**WHAT YOU HAVE TO DO**
Output an exact reproduction of the data.

**DATASET RECORDS**
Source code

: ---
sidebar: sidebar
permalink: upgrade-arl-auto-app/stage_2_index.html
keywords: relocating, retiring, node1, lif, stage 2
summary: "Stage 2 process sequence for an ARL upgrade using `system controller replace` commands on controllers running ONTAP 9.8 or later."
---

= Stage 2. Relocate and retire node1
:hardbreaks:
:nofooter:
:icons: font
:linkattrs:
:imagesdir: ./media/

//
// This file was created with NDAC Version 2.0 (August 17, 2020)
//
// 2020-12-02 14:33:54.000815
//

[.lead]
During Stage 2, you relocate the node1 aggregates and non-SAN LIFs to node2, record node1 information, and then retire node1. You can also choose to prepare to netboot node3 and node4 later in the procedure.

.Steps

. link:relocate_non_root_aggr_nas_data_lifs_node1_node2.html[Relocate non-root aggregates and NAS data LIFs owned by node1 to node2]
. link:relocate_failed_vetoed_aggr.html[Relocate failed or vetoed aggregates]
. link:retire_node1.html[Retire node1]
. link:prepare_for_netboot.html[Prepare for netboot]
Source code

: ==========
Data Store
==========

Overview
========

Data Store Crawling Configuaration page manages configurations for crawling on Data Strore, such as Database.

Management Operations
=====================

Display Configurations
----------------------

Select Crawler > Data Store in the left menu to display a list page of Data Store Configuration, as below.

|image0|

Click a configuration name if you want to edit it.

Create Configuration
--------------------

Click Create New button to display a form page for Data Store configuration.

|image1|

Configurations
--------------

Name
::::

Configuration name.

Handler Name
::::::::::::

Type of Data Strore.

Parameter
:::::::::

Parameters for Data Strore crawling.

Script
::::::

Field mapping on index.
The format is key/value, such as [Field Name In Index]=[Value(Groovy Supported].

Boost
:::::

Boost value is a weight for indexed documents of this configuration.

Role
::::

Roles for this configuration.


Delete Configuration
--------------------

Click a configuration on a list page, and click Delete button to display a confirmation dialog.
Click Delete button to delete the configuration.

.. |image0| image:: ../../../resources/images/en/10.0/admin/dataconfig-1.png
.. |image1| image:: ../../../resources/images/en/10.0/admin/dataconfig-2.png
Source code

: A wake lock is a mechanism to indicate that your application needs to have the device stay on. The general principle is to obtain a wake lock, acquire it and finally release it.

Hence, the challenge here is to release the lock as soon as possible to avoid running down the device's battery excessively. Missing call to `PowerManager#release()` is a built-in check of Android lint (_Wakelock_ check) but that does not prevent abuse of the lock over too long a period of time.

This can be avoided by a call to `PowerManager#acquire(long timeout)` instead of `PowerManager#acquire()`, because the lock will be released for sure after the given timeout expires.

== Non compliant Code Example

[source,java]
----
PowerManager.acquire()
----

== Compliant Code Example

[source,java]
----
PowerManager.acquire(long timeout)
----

**RESULT**
Source code

: ---
sidebar: sidebar
permalink: upgrade-arl-auto-app/stage_2_index.html
keywords: relocating, retiring, node1, lif, stage 2
summary: "Stage 2 process sequence for an ARL upgrade using `system controller replace` commands on controllers running ONTAP 9.8 or later."
---

= Stage 2. Relocate and retire node1
:hardbreaks:
:nofooter:
:icons: font
:linkattrs:
:imagesdir: ./media/

//
// This file was created with NDAC Version 2.0 (August 17, 2020)
//
// 2020-12-02 14:33:54.000815
//

[.lead]
During Stage 2, you relocate the node1 aggregates and non-SAN LIFs to node2, record node1 information, and then retire node1. You can also choose to prepare to netboot node3 and node4 later in the procedure.

.Steps

. link:relocate_non_root_aggr_nas_data_lifs_node1_node2.html[Relocate non-root aggregates and NAS data LIFs owned by node1 to node2]
. link:relocate_failed_vetoed_aggr.html[Relocate failed or vetoed aggregates]
. link:retire_node1.html[Retire node1]
. link:prepare_for_netboot.html[Prepare for netboot]
Source code

: ==========
Data Store
==========

Overview
========

Data Store Crawling Configuaration page manages configurations for crawling on Data Strore, such as Database.

Management Operations
=====================

Display Configurations
----------------------

Select Crawler > Data Store in the left menu to display a list page of Data Store Configuration, as below.

|image0|

Click a configuration name if you want to edit it.

Create Configuration
--------------------

Click Create New button to display a form page for Data Store configuration.

|image1|

Configurations
--------------

Name
::::

Configuration name.

Handler Name
::::::::::::

Type of Data Strore.

Parameter
:::::::::

Parameters for Data Strore crawling.

Script
::::::

Field mapping on index.
The format is key/value, such as [Field Name In Index]=[Value(Groovy Supported].

Boost
:::::

Boost value is a weight for indexed documents of this configuration.

Role
::::

Roles for this configuration.


Delete Configuration
--------------------

Click a configuration on a list page, and click Delete button to display a confirmation dialog.
Click Delete button to delete the configuration.

.. |image0| image:: ../../../resources/images/en/10.0/admin/dataconfig-1.png
.. |image1| image:: ../../../resources/images/en/10.0/admin/dataconfig-2.png
Source code

: A wake lock is a mechanism to indicate that your application needs to have the device stay on. The general principle is to obtain a wake lock, acquire it and finally release it.

Hence, the challenge here is to release the lock as soon as possible to avoid running down the device's battery excessively. Missing call to `PowerManager#release()` is a built-in check of Android lint (_Wakelock_ check) but that does not prevent abuse of the lock over too long a period of time.

This can be avoided by a call to `PowerManager#acquire(long timeout)` instead of `PowerManager#acquire()`, because the lock will be released for sure after the given timeout expires.

== Non compliant Code Example

[source,java]
----
PowerManager.acquire()
----

== Compliant Code Example

[source,java]
----
PowerManager.acquire(long timeout)
----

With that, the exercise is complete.